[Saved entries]
*****
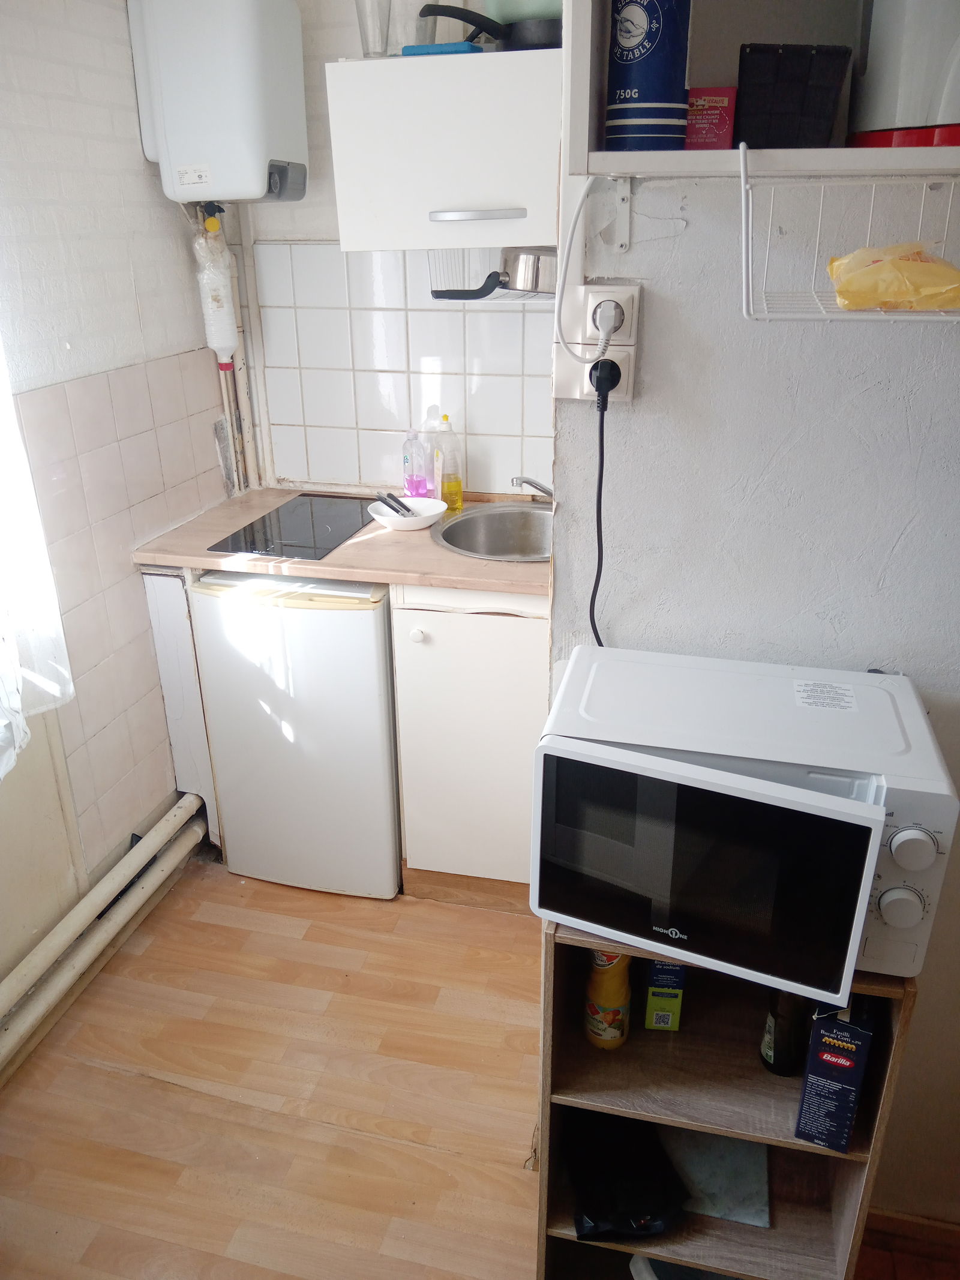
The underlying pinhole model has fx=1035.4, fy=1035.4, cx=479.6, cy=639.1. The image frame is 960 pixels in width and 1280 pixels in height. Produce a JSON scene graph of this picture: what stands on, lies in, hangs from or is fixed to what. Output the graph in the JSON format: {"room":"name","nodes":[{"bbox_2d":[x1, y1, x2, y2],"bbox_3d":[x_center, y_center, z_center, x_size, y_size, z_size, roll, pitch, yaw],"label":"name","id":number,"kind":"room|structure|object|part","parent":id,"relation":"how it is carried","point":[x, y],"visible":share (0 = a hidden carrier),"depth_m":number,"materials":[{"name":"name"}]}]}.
{"room":"kitchen","nodes":[
{"label":"kitchen","id":0,"kind":"room"},
{"bbox_2d":[0,0,232,985],"bbox_3d":[-1.140,-0.100,1.502,0.143,2.371,3.072,5,24,13],"label":"left wall","id":1,"kind":"structure","parent":0,"point":[96,108],"depth_m":2.27,"materials":[{"name":"white tile"}]},
{"bbox_2d":[0,334,74,778],"bbox_3d":[-0.966,-0.431,1.525,0.111,1.596,0.800,5,24,13],"label":"curtain","id":2,"kind":"object","parent":1,"relation":"attached to","point":[1,773],"visible":0.96,"depth_m":1.96,"materials":[{"name":"white fabric"}]},
{"bbox_2d":[0,791,208,1083],"bbox_3d":[-1.001,0.870,1.948,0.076,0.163,1.940,5,24,13],"label":"heating pipe","id":3,"kind":"object","parent":1,"relation":"attached to","point":[164,821],"visible":0.99,"depth_m":2.35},
{"bbox_2d":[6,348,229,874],"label":"wall tile","id":4,"kind":"object","parent":1,"relation":"attached to","point":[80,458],"visible":0.81,"depth_m":2.41,"materials":[{"name":"beige tile"}]},
{"bbox_2d":[192,205,238,361],"bbox_3d":[-0.672,-0.904,2.641,0.092,0.391,0.097,5,24,13],"label":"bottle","id":5,"kind":"object","parent":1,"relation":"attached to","point":[222,291],"visible":0.95,"depth_m":2.62,"materials":[{"name":"white plastic"}]},
{"bbox_2d":[195,0,556,498],"bbox_3d":[-0.132,-0.697,2.787,1.511,2.359,0.139,5,24,13],"label":"back wall","id":6,"kind":"structure","parent":0,"point":[317,232],"depth_m":2.63,"materials":[{"name":"white tile"}]},
{"bbox_2d":[127,0,310,205],"bbox_3d":[-0.585,-1.268,2.357,0.351,0.501,0.252,5,24,13],"label":"water heater","id":7,"kind":"object","parent":6,"relation":"attached to","point":[259,192],"visible":0.97,"depth_m":2.27,"materials":[{"name":"white plastic"}]},
{"bbox_2d":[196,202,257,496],"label":"pipe","id":8,"kind":"object","parent":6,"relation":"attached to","point":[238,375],"visible":0.53,"depth_m":2.83,"materials":[{"name":"white"}]},
{"bbox_2d":[252,240,551,503],"bbox_3d":[-0.143,-0.681,2.689,0.668,0.666,0.011,5,24,13],"label":"tile backsplash","id":9,"kind":"structure","parent":6,"relation":"attached to","point":[476,428],"depth_m":2.69,"materials":[{"name":"white tile"}]},
{"bbox_2d":[325,48,561,251],"bbox_3d":[-0.016,-1.055,2.261,0.519,0.353,0.397,5,24,13],"label":"upper cabinet","id":10,"kind":"object","parent":6,"relation":"attached to","point":[452,203],"visible":0.9,"depth_m":2.09,"materials":[{"name":"white"}]},
{"bbox_2d":[354,0,393,56],"bbox_3d":[-0.215,-1.277,2.134,0.082,0.159,0.080,5,24,13],"label":"drinking glass","id":11,"kind":"object","parent":10,"relation":"on","point":[365,38],"visible":0.87,"depth_m":2.12,"materials":[{"name":"clear glass"}]},
{"bbox_2d":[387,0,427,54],"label":"drinking glass","id":12,"kind":"object","parent":10,"relation":"on","point":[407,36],"visible":0.69,"depth_m":2.10,"materials":[{"name":"clear"}]},
{"bbox_2d":[400,41,483,55],"bbox_3d":[-0.063,-1.162,2.060,0.146,0.022,0.145,5,24,13],"label":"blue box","id":13,"kind":"object","parent":10,"relation":"on","point":[438,47],"visible":0.49,"depth_m":2.00,"materials":[{"name":"blue plastic"}]},
{"bbox_3d":[-0.009,-0.863,2.104,0.179,0.018,0.068,5,24,13],"label":"handle","id":14,"kind":"part","parent":10,"relation":"part of","materials":[{"name":"silver metal"}]},
{"bbox_2d":[417,4,561,51],"bbox_3d":[0.055,-1.212,2.070,0.367,0.085,0.268,1,24,2],"label":"frying pan","id":15,"kind":"object","parent":10,"relation":"on","point":[431,12],"visible":0.68,"depth_m":2.01,"materials":[{"name":"black metal"}]},
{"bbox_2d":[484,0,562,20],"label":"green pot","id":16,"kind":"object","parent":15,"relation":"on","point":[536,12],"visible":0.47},
{"bbox_2d":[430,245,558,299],"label":"saucepan","id":17,"kind":"object","parent":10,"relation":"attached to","point":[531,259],"visible":0.78,"depth_m":2.19,"materials":[{"name":"silver metal"}]},
{"bbox_2d":[0,860,959,1279],"bbox_3d":[0.170,1.285,1.382,3.450,0.083,3.893,5,24,13],"label":"floor","id":18,"kind":"structure","parent":0,"point":[143,964],"depth_m":2.09,"materials":[{"name":"brown wood"}]},
{"bbox_2d":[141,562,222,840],"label":"end panel","id":19,"kind":"object","parent":18,"relation":"on","point":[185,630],"visible":0.36,"depth_m":2.63,"materials":[{"name":"white"}]},
{"bbox_2d":[190,569,402,897],"bbox_3d":[-0.384,0.151,2.783,0.471,0.847,0.585,5,24,13],"label":"mini fridge","id":20,"kind":"object","parent":18,"relation":"on","point":[365,635],"visible":0.73,"depth_m":2.50,"materials":[{"name":"white metal"}]},
{"bbox_2d":[390,583,549,905],"bbox_3d":[0.100,0.175,2.692,0.495,0.858,0.587,5,24,13],"label":"base cabinet","id":21,"kind":"object","parent":18,"relation":"on","point":[525,649],"visible":0.53,"depth_m":2.44,"materials":[{"name":"white paint"}]},
{"bbox_2d":[130,487,553,595],"bbox_3d":[-0.200,-0.273,2.618,1.181,0.033,0.639,5,24,13],"label":"countertop","id":22,"kind":"structure","parent":21,"relation":"on","point":[447,557],"depth_m":2.41,"materials":[{"name":"brown"}]},
{"bbox_2d":[210,492,377,559],"bbox_3d":[-0.424,-0.291,2.604,0.319,0.007,0.490,5,24,13],"label":"cooktop","id":23,"kind":"object","parent":22,"relation":"in","point":[309,522],"visible":0.96,"depth_m":2.56,"materials":[{"name":"black glass"}]},
{"bbox_2d":[367,496,448,530],"bbox_3d":[-0.181,-0.312,2.600,0.197,0.049,0.197,5,24,13],"label":"white bowl","id":24,"kind":"object","parent":22,"relation":"on","point":[381,517],"visible":0.82,"depth_m":2.59,"materials":[{"name":"white ceramic"}]},
{"bbox_2d":[375,490,416,517],"bbox_3d":[-0.210,-0.336,2.608,0.096,0.068,0.071,-12,26,-24],"label":"utensil","id":25,"kind":"object","parent":24,"relation":"in","point":[396,509],"visible":0.89,"depth_m":2.60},
{"bbox_2d":[401,428,428,498],"bbox_3d":[-0.169,-0.457,2.738,0.068,0.207,0.060,10,26,22],"label":"pink bottle","id":26,"kind":"object","parent":22,"relation":"on","point":[404,463],"visible":0.84,"depth_m":2.72,"materials":[{"name":"plastic"}]},
{"bbox_2d":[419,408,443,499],"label":"bottle","id":27,"kind":"object","parent":22,"relation":"on","point":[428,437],"visible":0.65,"depth_m":2.70,"materials":[{"name":"plastic"}]},
{"bbox_2d":[433,410,463,512],"bbox_3d":[-0.087,-0.461,2.687,0.072,0.257,0.061,5,24,13],"label":"dish soap bottle","id":28,"kind":"object","parent":22,"relation":"on","point":[449,485],"visible":0.98,"depth_m":2.67,"materials":[{"name":"plastic"}]},
{"bbox_2d":[431,501,551,561],"bbox_3d":[0.093,-0.202,2.607,0.405,0.166,0.421,5,24,13],"label":"sink","id":29,"kind":"object","parent":22,"relation":"in","point":[494,531],"visible":0.61,"depth_m":2.72,"materials":[{"name":"silver metal"}]},
{"bbox_2d":[510,474,555,499],"bbox_3d":[0.156,-0.371,2.641,0.119,0.102,0.096,5,24,13],"label":"faucet","id":30,"kind":"object","parent":29,"relation":"on","point":[528,482],"visible":0.82,"depth_m":2.63,"materials":[{"name":"silver metal"}]},
{"bbox_3d":[-0.145,-0.011,2.368,0.031,0.032,0.028,5,24,13],"label":"knob","id":31,"kind":"part","parent":21,"relation":"part of","materials":[{"name":"white ceramic"}]},
{"bbox_2d":[535,918,915,1279],"bbox_3d":[0.338,0.731,1.584,0.434,0.774,0.300,5,24,13],"label":"shelf unit","id":32,"kind":"object","parent":18,"relation":"on","point":[840,1187],"visible":0.5,"depth_m":1.52,"materials":[{"name":"brown wood"}]},
{"bbox_2d":[583,948,631,1050],"bbox_3d":[0.193,0.499,1.541,0.069,0.235,0.070,5,24,13],"label":"juice bottle","id":33,"kind":"object","parent":32,"relation":"in","point":[602,1028],"visible":0.85,"depth_m":1.53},
{"bbox_2d":[565,1105,685,1239],"bbox_3d":[0.223,0.828,1.636,0.171,0.077,0.238,-3,24,-7],"label":"black bag","id":34,"kind":"object","parent":32,"relation":"in","point":[642,1200],"visible":0.89,"depth_m":1.60,"materials":[{"name":"black plastic"}]},
{"bbox_2d":[643,958,686,1030],"bbox_3d":[0.284,0.507,1.591,0.054,0.156,0.119,5,24,13],"label":"green box","id":35,"kind":"object","parent":32,"relation":"in","point":[665,1020],"visible":0.82,"depth_m":1.55,"materials":[{"name":"green cardboard"}]},
{"bbox_2d":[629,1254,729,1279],"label":"plastic container","id":36,"kind":"object","parent":32,"relation":"in","point":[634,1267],"visible":0.33,"depth_m":1.65,"materials":[{"name":"white plastic"}]},
{"bbox_2d":[660,1126,772,1228],"bbox_3d":[0.365,0.841,1.674,0.199,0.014,0.219,5,24,13],"label":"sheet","id":37,"kind":"object","parent":32,"relation":"in","point":[734,1195],"visible":0.61,"depth_m":1.64,"materials":[{"name":"grey"}]},
{"bbox_2d":[531,647,958,997],"bbox_3d":[0.338,0.219,1.382,0.471,0.297,0.354,5,24,13],"label":"microwave","id":38,"kind":"object","parent":32,"relation":"on","point":[869,886],"visible":0.95,"depth_m":1.26,"materials":[{"name":"white"}]},
{"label":"microwave door","id":39,"kind":"part","parent":38,"relation":"part of","materials":[{"name":"glass"}]},
{"bbox_2d":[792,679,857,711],"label":"sticker","id":40,"kind":"object","parent":38,"relation":"attached to","point":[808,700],"visible":0.96,"depth_m":1.41,"materials":[{"name":"white paper"}]},
{"bbox_3d":[0.467,0.294,1.153,0.045,0.044,0.036,5,24,13],"label":"knob","id":41,"kind":"part","parent":38,"relation":"part of","materials":[{"name":"white plastic"}]},
{"bbox_3d":[0.459,0.222,1.108,0.045,0.045,0.037,5,24,13],"label":"control knob","id":42,"kind":"part","parent":38,"relation":"part of","materials":[{"name":"white plastic"}]},
{"bbox_2d":[759,988,811,1077],"bbox_3d":[0.440,0.515,1.468,0.067,0.214,0.064,5,24,13],"label":"dark bottle","id":43,"kind":"object","parent":32,"relation":"in","point":[774,1058],"visible":0.54,"depth_m":1.46,"materials":[{"name":"glass"}]},
{"bbox_2d":[794,997,876,1152],"bbox_3d":[0.484,0.540,1.390,0.069,0.215,0.173,10,26,22],"label":"blue box","id":44,"kind":"object","parent":32,"relation":"in","point":[811,1066],"visible":0.94,"depth_m":1.33,"materials":[{"name":"blue cardboard"}]},
{"bbox_2d":[552,151,959,1215],"bbox_3d":[0.918,-0.105,1.412,1.618,2.425,0.149,5,24,13],"label":"right wall","id":45,"kind":"structure","parent":0,"point":[824,342],"depth_m":1.46,"materials":[{"name":"paint"}]},
{"bbox_2d":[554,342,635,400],"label":"wall socket","id":46,"kind":"object","parent":45,"relation":"attached to","point":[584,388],"visible":0.55,"depth_m":1.46,"materials":[{"name":"white plastic"}]},
{"bbox_2d":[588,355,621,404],"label":"power plug","id":47,"kind":"object","parent":46,"relation":"in","point":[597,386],"visible":0.88,"depth_m":1.45,"materials":[{"name":"black plastic"}]},
{"bbox_2d":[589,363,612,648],"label":"power cord","id":48,"kind":"object","parent":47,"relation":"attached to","point":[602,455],"visible":0.76,"depth_m":1.56,"materials":[{"name":"black plastic"}]},
{"bbox_2d":[573,282,640,351],"bbox_3d":[0.176,-0.442,1.420,0.078,0.085,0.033,5,24,13],"label":"wall socket","id":49,"kind":"object","parent":45,"relation":"attached to","point":[623,302],"visible":0.76,"depth_m":1.41,"materials":[{"name":"white plastic"}]},
{"bbox_2d":[552,175,616,358],"bbox_3d":[0.149,-0.513,1.419,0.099,0.240,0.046,5,24,13],"label":"power cord","id":50,"kind":"object","parent":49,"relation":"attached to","point":[557,302],"visible":0.99,"depth_m":1.43,"materials":[{"name":"white plastic"}]},
{"bbox_2d":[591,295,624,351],"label":"plug","id":51,"kind":"object","parent":49,"relation":"in","point":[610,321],"visible":0.96,"depth_m":1.43,"materials":[{"name":"white plastic"}]},
{"bbox_2d":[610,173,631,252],"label":"shelf bracket","id":52,"kind":"object","parent":45,"relation":"attached to","point":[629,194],"visible":0.92,"depth_m":1.44,"materials":[{"name":"white metal"}]},
{"bbox_2d":[559,0,959,185],"bbox_3d":[0.440,-0.769,1.080,0.692,0.529,0.332,5,24,13],"label":"wall cabinet","id":53,"kind":"object","parent":45,"relation":"attached to","point":[689,154],"visible":0.69,"depth_m":1.22,"materials":[{"name":"wood"}]},
{"bbox_2d":[604,0,692,150],"bbox_3d":[0.203,-0.715,1.239,0.104,0.238,0.102,5,24,13],"label":"canister","id":54,"kind":"object","parent":53,"relation":"in","point":[623,17],"visible":0.99,"depth_m":1.22,"materials":[{"name":"blue cardboard"}]},
{"bbox_2d":[684,85,738,149],"bbox_3d":[0.286,-0.654,1.313,0.077,0.077,0.068,5,24,13],"label":"red box","id":55,"kind":"object","parent":53,"relation":"in","point":[710,98],"visible":0.77,"depth_m":1.28,"materials":[{"name":"red cardboard"}]},
{"bbox_2d":[733,43,852,149],"bbox_3d":[0.368,-0.643,1.243,0.129,0.114,0.098,5,24,13],"label":"black box","id":56,"kind":"object","parent":53,"relation":"in","point":[800,79],"visible":0.97,"depth_m":1.20,"materials":[{"name":"black plastic"}]},
{"bbox_2d":[738,146,959,320],"bbox_3d":[0.466,-0.425,1.099,0.351,0.152,0.225,5,24,13],"label":"wire rack","id":57,"kind":"object","parent":53,"relation":"attached to","point":[742,170],"visible":0.91,"depth_m":1.10,"materials":[{"name":"white metal"}]},
{"bbox_2d":[825,241,959,311],"bbox_3d":[0.494,-0.417,1.188,0.197,0.071,0.133,5,24,13],"label":"yellow bag","id":58,"kind":"object","parent":57,"relation":"in","point":[866,302],"visible":0.99,"depth_m":1.16,"materials":[{"name":"yellow plastic"}]},
{"bbox_2d":[846,0,959,151],"bbox_3d":[0.544,-0.696,1.142,0.224,0.282,0.238,-4,24,-8],"label":"white appliance","id":59,"kind":"object","parent":53,"relation":"in","point":[924,92],"visible":0.97,"depth_m":1.11,"materials":[{"name":"white plastic"}]},
{"bbox_2d":[858,1207,959,1279],"bbox_3d":[0.963,1.094,1.805,0.833,0.080,0.015,5,24,13],"label":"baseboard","id":60,"kind":"structure","parent":45,"relation":"attached to","point":[890,1219],"depth_m":1.85,"materials":[{"name":"brown wood"}]}
]}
*****
Track down all lines above with the string "room" and copy them.

The underlying pinhole model has fx=1035.4, fy=1035.4, cx=479.6, cy=639.1. The image frame is 960 pixels in width and 1280 pixels in height. Produce a JSON scene graph of this picture: what stands on, lies in, hangs from or is fixed to what. Output the graph in the JSON format: {"room":"name","nodes":[{"bbox_2d":[x1, y1, x2, y2],"bbox_3d":[x_center, y_center, z_center, x_size, y_size, z_size, roll, pitch, yaw],"label":"name","id":number,"kind":"room|structure|object|part","parent":id,"relation":"how it is carried","point":[x, y],"visible":share (0 = a hidden carrier),"depth_m":number,"materials":[{"name":"name"}]}]}.
{"room":"kitchen","nodes":[
{"label":"kitchen","id":0,"kind":"room"},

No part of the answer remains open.